WORK INSTRUCTIONS: Which lines in the material below contain the word "enhance"? Return each of those lines in full.

EXTRACTED MATERIAL:
────────────────────
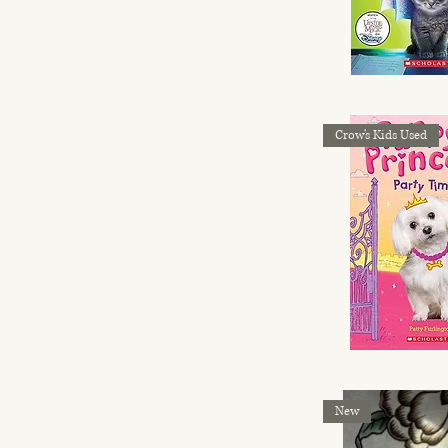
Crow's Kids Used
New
────────────────────
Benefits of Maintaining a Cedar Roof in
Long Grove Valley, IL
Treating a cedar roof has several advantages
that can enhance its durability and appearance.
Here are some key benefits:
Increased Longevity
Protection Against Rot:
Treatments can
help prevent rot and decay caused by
────────────────────
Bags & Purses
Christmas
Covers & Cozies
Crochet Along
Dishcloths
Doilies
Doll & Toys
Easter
────────────────────
ANSWER SECTION:
that can enhance its durability and appearance.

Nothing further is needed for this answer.